### Goal of the exercise
Revise the rows from the first one up to and including the line containing "en création ou" by replacing "ougandais" with "de l’Ouganda". Leave everything else unchanged.

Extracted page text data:

_ _ _ _ _

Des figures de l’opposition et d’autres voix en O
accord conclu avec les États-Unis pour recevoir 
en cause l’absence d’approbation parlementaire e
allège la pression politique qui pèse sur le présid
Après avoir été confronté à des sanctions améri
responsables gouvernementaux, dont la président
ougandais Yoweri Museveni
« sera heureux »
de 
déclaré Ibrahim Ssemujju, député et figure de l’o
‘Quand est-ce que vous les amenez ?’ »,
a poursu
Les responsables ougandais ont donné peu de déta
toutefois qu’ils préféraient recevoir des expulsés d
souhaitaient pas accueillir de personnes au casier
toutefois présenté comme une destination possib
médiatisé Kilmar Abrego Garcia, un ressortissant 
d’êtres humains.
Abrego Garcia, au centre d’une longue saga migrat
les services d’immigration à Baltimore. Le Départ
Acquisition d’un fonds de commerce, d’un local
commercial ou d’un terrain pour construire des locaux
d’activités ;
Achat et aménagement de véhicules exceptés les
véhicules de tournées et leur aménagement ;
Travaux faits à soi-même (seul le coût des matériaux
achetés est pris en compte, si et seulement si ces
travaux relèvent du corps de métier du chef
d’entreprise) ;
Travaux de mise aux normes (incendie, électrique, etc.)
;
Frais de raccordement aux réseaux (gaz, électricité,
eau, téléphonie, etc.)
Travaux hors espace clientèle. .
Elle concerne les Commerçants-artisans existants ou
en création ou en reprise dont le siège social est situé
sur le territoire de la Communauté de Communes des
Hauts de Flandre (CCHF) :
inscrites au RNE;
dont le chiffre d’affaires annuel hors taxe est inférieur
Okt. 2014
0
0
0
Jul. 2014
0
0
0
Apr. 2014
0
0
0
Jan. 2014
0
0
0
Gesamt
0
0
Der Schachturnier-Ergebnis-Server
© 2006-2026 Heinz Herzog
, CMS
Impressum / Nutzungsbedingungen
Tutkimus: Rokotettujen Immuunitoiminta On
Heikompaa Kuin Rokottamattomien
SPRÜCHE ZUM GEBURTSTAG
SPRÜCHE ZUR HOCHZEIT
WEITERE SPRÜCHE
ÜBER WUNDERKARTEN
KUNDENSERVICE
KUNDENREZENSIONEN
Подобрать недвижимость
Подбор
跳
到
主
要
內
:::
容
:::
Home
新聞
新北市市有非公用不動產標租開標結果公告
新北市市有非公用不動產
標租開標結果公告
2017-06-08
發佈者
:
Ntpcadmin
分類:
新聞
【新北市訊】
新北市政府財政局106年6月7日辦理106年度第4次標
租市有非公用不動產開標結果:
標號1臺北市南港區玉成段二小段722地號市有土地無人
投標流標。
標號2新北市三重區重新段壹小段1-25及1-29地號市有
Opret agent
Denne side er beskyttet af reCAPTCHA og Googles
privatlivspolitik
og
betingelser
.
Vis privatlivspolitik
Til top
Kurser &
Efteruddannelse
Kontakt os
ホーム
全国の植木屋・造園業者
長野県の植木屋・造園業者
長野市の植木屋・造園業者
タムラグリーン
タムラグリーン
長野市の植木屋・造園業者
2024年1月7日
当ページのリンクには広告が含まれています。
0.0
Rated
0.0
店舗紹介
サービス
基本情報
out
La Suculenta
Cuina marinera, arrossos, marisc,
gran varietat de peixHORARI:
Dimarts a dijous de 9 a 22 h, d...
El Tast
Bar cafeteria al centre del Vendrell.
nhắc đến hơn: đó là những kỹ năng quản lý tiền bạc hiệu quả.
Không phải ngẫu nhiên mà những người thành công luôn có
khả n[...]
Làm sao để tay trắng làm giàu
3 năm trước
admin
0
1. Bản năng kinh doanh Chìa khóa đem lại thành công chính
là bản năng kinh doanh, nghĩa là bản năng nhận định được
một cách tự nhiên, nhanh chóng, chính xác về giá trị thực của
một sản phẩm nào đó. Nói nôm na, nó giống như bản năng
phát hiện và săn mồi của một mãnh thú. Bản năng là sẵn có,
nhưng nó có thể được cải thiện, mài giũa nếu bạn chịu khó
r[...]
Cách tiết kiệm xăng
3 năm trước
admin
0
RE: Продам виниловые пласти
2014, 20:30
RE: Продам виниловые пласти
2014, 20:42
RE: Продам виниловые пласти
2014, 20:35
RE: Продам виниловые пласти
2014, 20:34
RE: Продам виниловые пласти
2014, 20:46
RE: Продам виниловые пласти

_ _ _ _ _

### Output for this exercise
Des figures de l’opposition et d’autres voix en O
accord conclu avec les États-Unis pour recevoir 
en cause l’absence d’approbation parlementaire e
allège la pression politique qui pèse sur le présid
Après avoir été confronté à des sanctions améri
responsables gouvernementaux, dont la président
de l’Ouganda Yoweri Museveni
« sera heureux »
de 
déclaré Ibrahim Ssemujju, député et figure de l’o
‘Quand est-ce que vous les amenez ?’ »,
a poursu
Les responsables de l’Ouganda ont donné peu de déta
toutefois qu’ils préféraient recevoir des expulsés d
souhaitaient pas accueillir de personnes au casier
toutefois présenté comme une destination possib
médiatisé Kilmar Abrego Garcia, un ressortissant 
d’êtres humains.
Abrego Garcia, au centre d’une longue saga migrat
les services d’immigration à Baltimore. Le Départ
Acquisition d’un fonds de commerce, d’un local
commercial ou d’un terrain pour construire des locaux
d’activités ;
Achat et aménagement de véhicules exceptés les
véhicules de tournées et leur aménagement ;
Travaux faits à soi-même (seul le coût des matériaux
achetés est pris en compte, si et seulement si ces
travaux relèvent du corps de métier du chef
d’entreprise) ;
Travaux de mise aux normes (incendie, électrique, etc.)
;
Frais de raccordement aux réseaux (gaz, électricité,
eau, téléphonie, etc.)
Travaux hors espace clientèle. .
Elle concerne les Commerçants-artisans existants ou
en création ou en reprise dont le siège social est situé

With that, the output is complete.